Mark Twain's deserved reputation as a humorist tends to obscure the fact that he was a magnificent prose stylist. The Prince and the Pauper reveals the beauty of his writing, and justifies its invocation of Shakespearean tragedy. In a scene that evokes one in Lear's second act, the young (true) king sees his friend, the disguised earl, set "in the degrading stocks, the sport and butt of a dirty mob -- he, the body servant of the king of England!" In the jail "men . . . came, by day, to gaze at the 'impostor' [earl] and repudiate and insult him; and by night the carousing and brawling went on, with symmetrical regularity." The novel also shows Twain's commitment to rendering a fair facsimile of the language of the
period, which underlies his powerful descriptions and eloquent dialogue. Back in the palace, the pauper-made-king muses to his puzzled servant, "'Tis strange how my memory doth wanton with me these days . . . . But mind it not -- I mend apace -- a little clue doth often serve to bring me back again the things and names which had escaped me. (And not they only, forsooth, but e'en such as I ne'er heard before -- as this lad shall see.) Give thy business speech."

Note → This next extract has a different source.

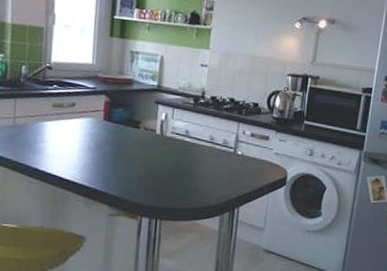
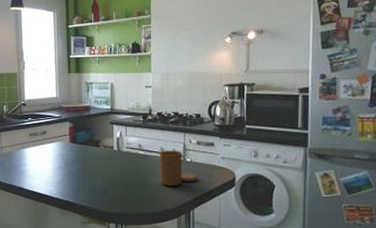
candle: none [206,139,246,180] -> present [159,150,197,186]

When, in the end, the impostor-royal is happily restored to the London streets, and the true king to his throne, the king, like Lear, has been not only chastened but permanently transformed by his immersion in the gritty lives of his kingdom's less fortunate citizens. Also like Lear, Edward doesn't long survive his educational experiences, though he lives long enough to put certain reforms into practice. In presenting Edward VI as a kind and just monarch, Twain was guilty of some wishful thinking, or perhaps influenced (despite his agnosticism) by the Yankee Protestantism of his culture. Twain was no fan of smug Baptists and Presbyterians, but the association his book makes between Catholicism and superstitious irrationality was as common to late-nineteenth-century Protestant Americans as it was to sixteenth-century English Reformers, and this is doubtless why Twain overlooks Edward's government's harsh repression of Catholics during his short reign. Still, Edward VI looks good next to his father, Henry VIII, and his successor, Mary Tudor ("Bloody Mary"), so Twain may be justified in concluding that "The reign of Edward VI was a singularly merciful one for those harsh times."

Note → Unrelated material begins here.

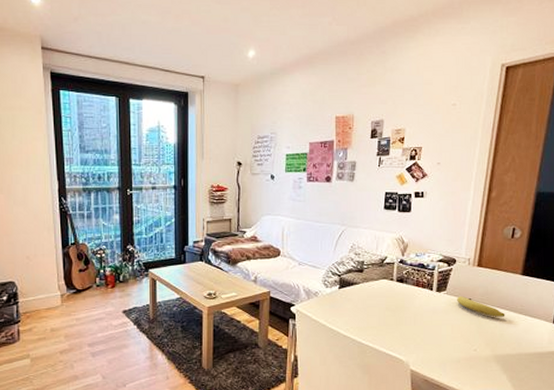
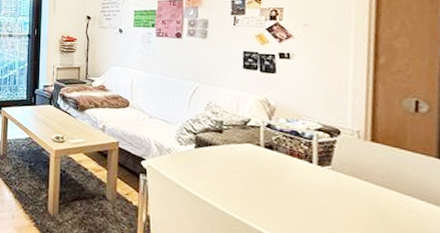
fruit: present [457,296,505,317] -> none [347,174,422,209]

As fanciful, fun, and fairytale-ish as its overarching plot seems, The Prince and the Pauper belongs in that category of Twain's writings which demonstrate his outrage at all forms of social cruelty: enforced servitude, religious and philosophical intolerance, the ravages of imperialistic wars (for it is these which reduce his hero-earl to poverty), and the subjugation of women. (Twain's final chapter notes that though the earl's duplicitous brother has terrorized his wife into a kind of slavery, the law prevents her from testifying against him in court.) All these issues interested Shakespeare, and he built whole plays around some of them. No wonder Twain turned to him for guidance and inspiration when he conceived of The Prince and the Pauper.